**Source records**:
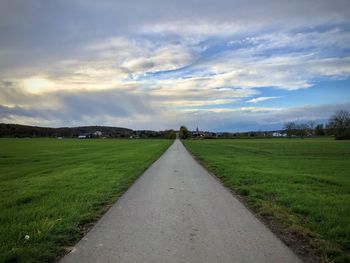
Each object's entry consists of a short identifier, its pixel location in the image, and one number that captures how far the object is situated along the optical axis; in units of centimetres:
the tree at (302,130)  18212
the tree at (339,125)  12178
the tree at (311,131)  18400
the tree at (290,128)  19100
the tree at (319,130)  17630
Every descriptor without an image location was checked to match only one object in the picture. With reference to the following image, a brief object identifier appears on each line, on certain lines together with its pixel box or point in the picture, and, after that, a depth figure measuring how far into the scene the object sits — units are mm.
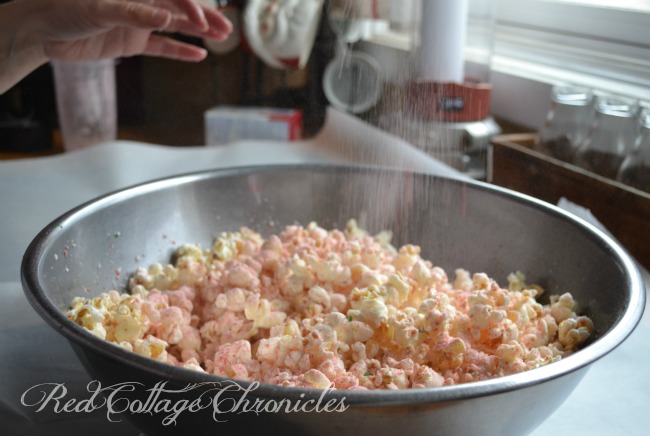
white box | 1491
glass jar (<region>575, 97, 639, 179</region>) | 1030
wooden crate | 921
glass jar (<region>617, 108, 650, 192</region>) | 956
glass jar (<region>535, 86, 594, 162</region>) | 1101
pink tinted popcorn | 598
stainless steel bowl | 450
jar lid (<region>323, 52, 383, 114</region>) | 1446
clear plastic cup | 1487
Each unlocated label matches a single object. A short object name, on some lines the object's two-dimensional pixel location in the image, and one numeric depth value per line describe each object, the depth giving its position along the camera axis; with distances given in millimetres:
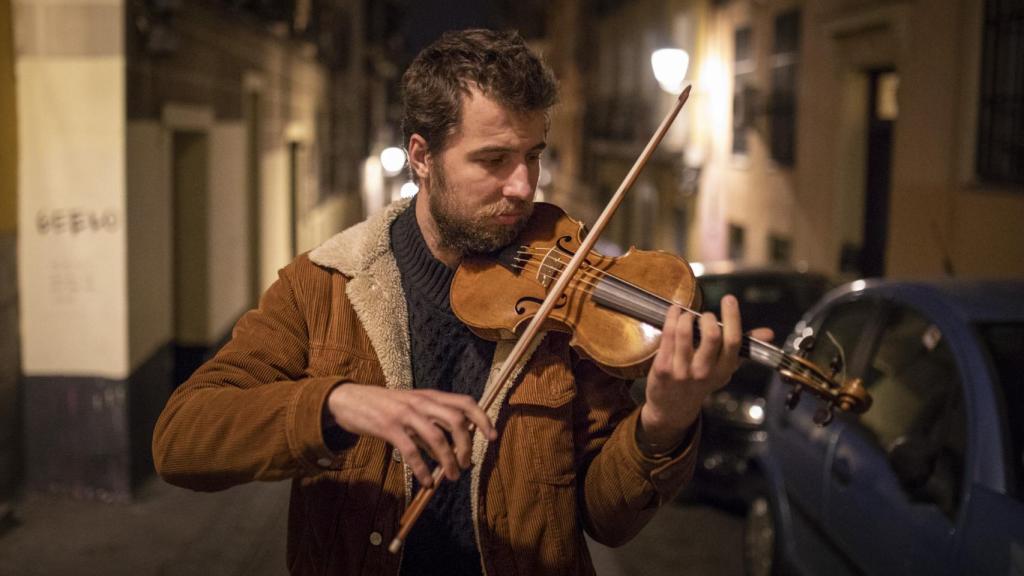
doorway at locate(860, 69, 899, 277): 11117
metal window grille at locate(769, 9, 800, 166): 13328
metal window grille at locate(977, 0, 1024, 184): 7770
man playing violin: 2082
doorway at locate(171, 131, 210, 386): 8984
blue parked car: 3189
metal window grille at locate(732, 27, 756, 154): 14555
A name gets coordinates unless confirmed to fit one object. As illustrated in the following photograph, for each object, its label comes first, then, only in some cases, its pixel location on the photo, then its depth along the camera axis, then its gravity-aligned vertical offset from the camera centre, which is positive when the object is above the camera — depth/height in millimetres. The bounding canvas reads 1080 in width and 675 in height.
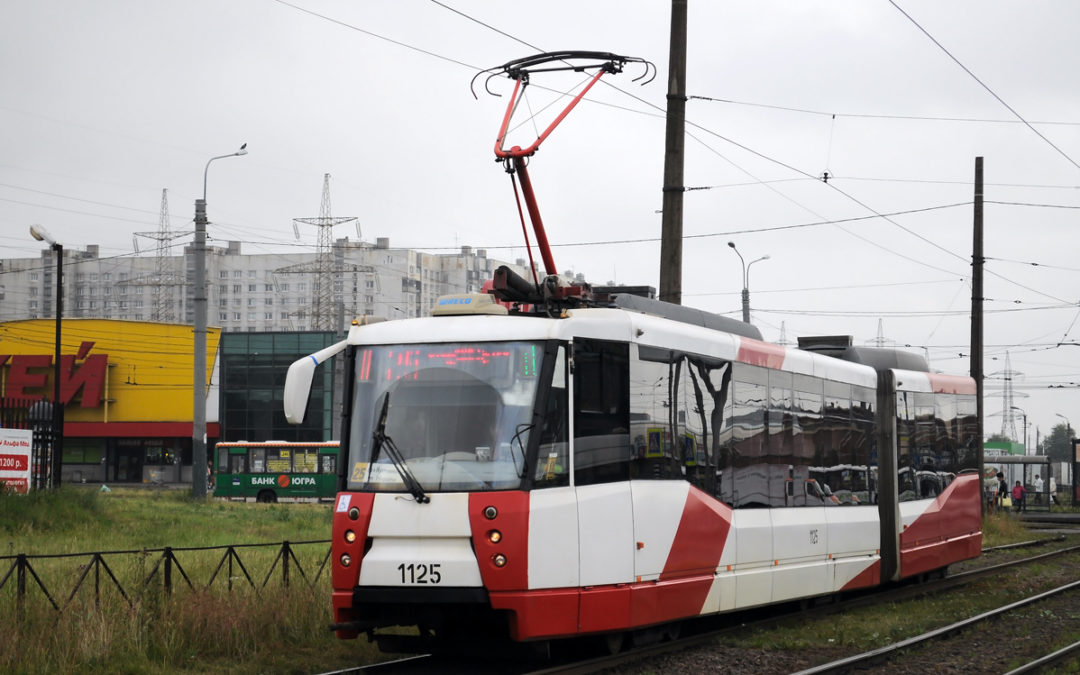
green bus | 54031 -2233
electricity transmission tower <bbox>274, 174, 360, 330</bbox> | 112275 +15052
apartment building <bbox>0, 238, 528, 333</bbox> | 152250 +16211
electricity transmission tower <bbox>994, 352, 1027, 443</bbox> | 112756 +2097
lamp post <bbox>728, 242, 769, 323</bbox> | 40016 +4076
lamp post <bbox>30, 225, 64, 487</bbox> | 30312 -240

**The task**: Print out the material verbatim, skipping pictures.

**Result**:
Each object's entry consists of a short identifier, its pixel location in the image, and one number that captures how far the object is situated along the optical axis; in units of centimetres:
the tree at (302,130)  18212
the tree at (339,125)  12178
the tree at (311,131)  18400
the tree at (290,128)  19100
the tree at (319,130)  17630
Every descriptor without an image location was checked to match only one object in the picture. With reference to the following image, a brief object identifier appears on each line, on certain lines together with its pixel box or point in the picture, and, after that, a depth figure measuring how far into the scene the object sits — units are mm.
white box | 1491
glass jar (<region>575, 97, 639, 179</region>) | 1030
wooden crate | 921
glass jar (<region>617, 108, 650, 192</region>) | 956
glass jar (<region>535, 86, 594, 162</region>) | 1101
pink tinted popcorn | 598
stainless steel bowl | 450
jar lid (<region>323, 52, 383, 114</region>) | 1446
clear plastic cup | 1487
Each unlocated label matches a single object. A short object name, on some lines the object's two-dimensional pixel location in the image, and one numeric depth value per line describe each object, the depth giving its position along the camera axis; with distances given in millimetres:
doorway at locate(860, 69, 899, 277): 11117
metal window grille at locate(769, 9, 800, 166): 13328
metal window grille at locate(977, 0, 1024, 184): 7770
man playing violin: 2082
doorway at locate(171, 131, 210, 386): 8984
blue parked car: 3189
metal window grille at locate(732, 27, 756, 154): 14555
A name gets coordinates unless confirmed to fit one object. As illustrated in the following photograph, for each object, its label comes first, then, only in some cases, its pixel location on the photo, then its depth along the camera axis, then its gravity-aligned vertical offset from the camera centre, which is positive when the object is above the camera — depth/height in millimetres. The bounding canvas reads 1080 in width and 675 in height.
green bus | 54031 -2233
electricity transmission tower <bbox>274, 174, 360, 330</bbox> | 112275 +15052
apartment building <bbox>0, 238, 528, 333</bbox> | 152250 +16211
electricity transmission tower <bbox>994, 352, 1027, 443</bbox> | 112756 +2097
lamp post <bbox>728, 242, 769, 323</bbox> | 40016 +4076
lamp post <bbox>30, 225, 64, 487</bbox> | 30312 -240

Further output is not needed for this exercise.